Ribbit, which calls itself “Silicon Valley’s First Phone Company,” provides telephone carrier infrastructure, voice services, and the integration of voice with business applications. That last bit is the real innovation, says Denis Pombriant, founder and managing principal at CRM consultancy Beagle Research Group. Ribbit offers an application programming interface (API) so developers can add a voice aspect to standard applications. “The importance of this is it enables more functionality to be projected out to the mobile worker and...adds much more to the cellphone as a user-input device,” Pombriant says. “Because of that, it changes user interface and makes applications less dependent—not independent—on keyboards for data input and retrieval, which is huge when you’re dealing with a small handheld device.”

While Ribbit provides tremendous opportunity for organizations to make voice an active part of the user interface, Pombriant believes the success rests squarely in the hands of the application developers. “If this is done well it can be revolutionary,” he says. “If it’s done poorly, it probably won’t amount to much.” He adds that there will be a learning curve to developing a quality voice interface but that “the tools are certainly in place to begin this process.”
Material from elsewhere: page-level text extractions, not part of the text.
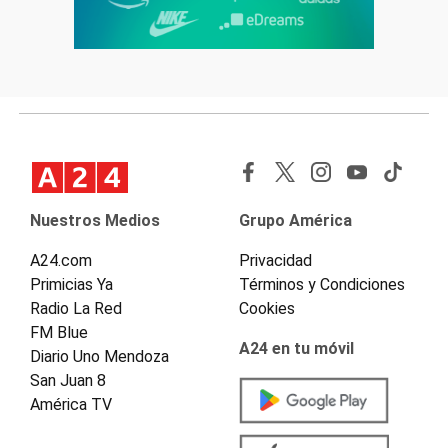
Nuestros Medios
Grupo América
A24.com
Privacidad
Primicias Ya
Términos y Condiciones
Radio La Red
Cookies
FM Blue
A24 en tu móvil
Diario Uno Mendoza
San Juan 8
América TV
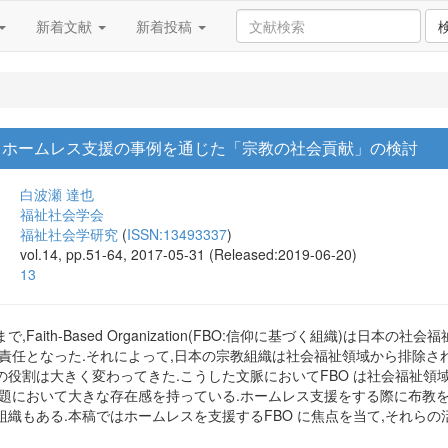
新着文献
新着投稿
 ホームレス支援の事例を通じた「宗教の社会貢献」の検討
白波瀬 達也
福祉社会学会
福祉社会学研究
(
ISSN:13493337
)
vol.14, pp.51-64, 2017-05-31 (Released:2019-06-20)
13
Faith-Based Organization(FBO:信仰に基づく組織)は日
責任となった.それによって,日本の宗教組織は社会福祉領域から排除さ
の役割は大きく変わってきた.こうした文脈においてFBO は社会福祉領
問題において大きな存在感を持っている.ホームレス支援をする際に布教
織もある.本稿ではホームレスを支援するFBO に焦点を当て,それらの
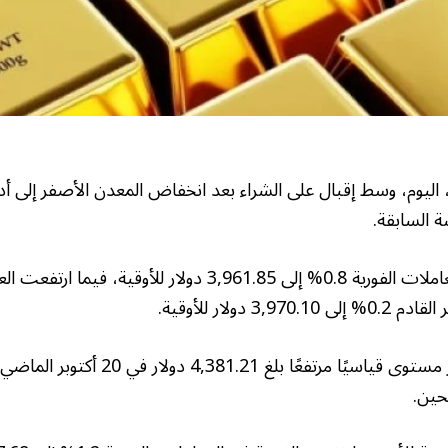
اليوم، وسط إقبال على الشراء بعد انخفاض المعدن الأصفر إلى 
ة السابقة.
وصعد الذهب في المعاملات الفورية 0.8% إلى 3,961.85 دولار للأو
 دولار للأوقية.
وسجَّل المعدن الأصفر مستوى قياسيًا مرتفعًا 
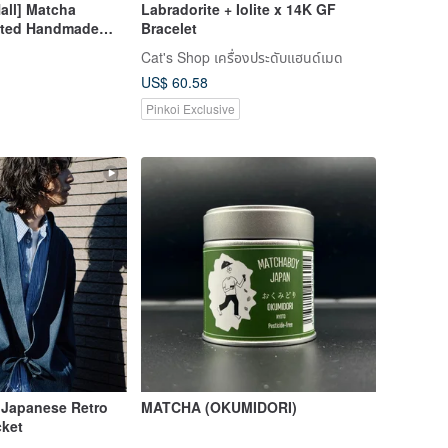
Hall] Matcha
Labradorite + Iolite x 14K GF
rted Handmade
Bracelet
Cat's Shop เครื่องประดับแฮนด์เมด
US$ 60.58
Pinkoi Exclusive
 Japanese Retro
MATCHA (OKUMIDORI)
cket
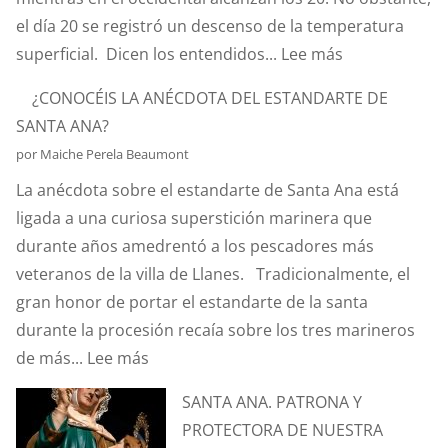
el día 20 se registró un descenso de la temperatura
:
superficial. Dicen los entendidos...
Lee más
¿SABÉIS
¿CONOCÉIS LA ANÉCDOTA DEL ESTANDARTE DE
QUÉ
SANTA ANA?
ES
por Maiche Perela Beaumont
EL
La anécdota sobre el estandarte de Santa Ana está
EFECTO
ligada a una curiosa superstición marinera que
“CORIOLIS”?
durante años amedrentó a los pescadores más
veteranos de la villa de Llanes. Tradicionalmente, el
gran honor de portar el estandarte de la santa
durante la procesión recaía sobre los tres marineros
:
de más...
Lee más
¿CONOCÉIS
SANTA ANA. PATRONA Y
LA
PROTECTORA DE NUESTRA
ANÉCDOTA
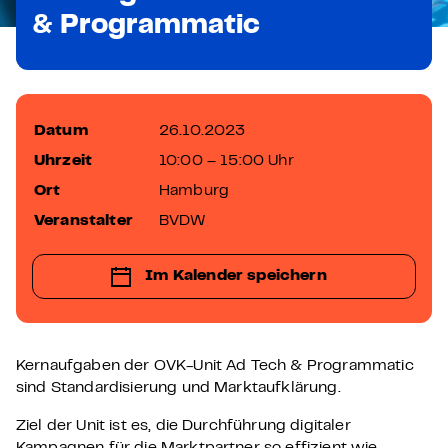
& Programmatic
Datum
26.10.2023
Uhrzeit
10:00 – 15:00 Uhr
Ort
Hamburg
Veranstalter
BVDW
Im Kalender speichern
Kernaufgaben der OVK-Unit Ad Tech & Programmatic
sind Standardisierung und Marktaufklärung.
Ziel der Unit ist es, die Durchführung digitaler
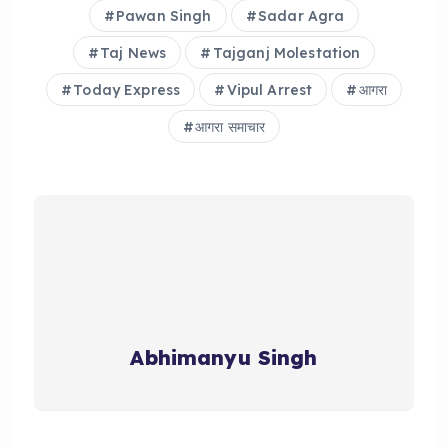
Pawan Singh
Sadar Agra
Taj News
Tajganj Molestation
Today Express
Vipul Arrest
आगरा
आगरा समाचार
Abhimanyu Singh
The potential is clear in the flagship enterprise product, Ribbit for Salesforce, which links mobile voice communications and business workflow. By treating voice as a data object, Ribbit for Salesforce allows voice-enabled services including updating records by phone, the integration of voice and messages into workflow, and a Web-based clone of a user’s mobile phone in Salesforce.com.

Ribbit’s ties to Salesforce.com, “the market share leader in on-demand CRM,” will also help the rethinking of voice and CRM, Pombriant says. “Ribbit is an on-demand product, so this makes very good sense.” In fact, Ribbit’s got lots of people hopping: At press time, rumors continued to circulate that BT had already snapped up the company, for a reported $55 million.

[UPDATE: After this issue went to press, BT announced that it had acquired Ribbit for $105 million.]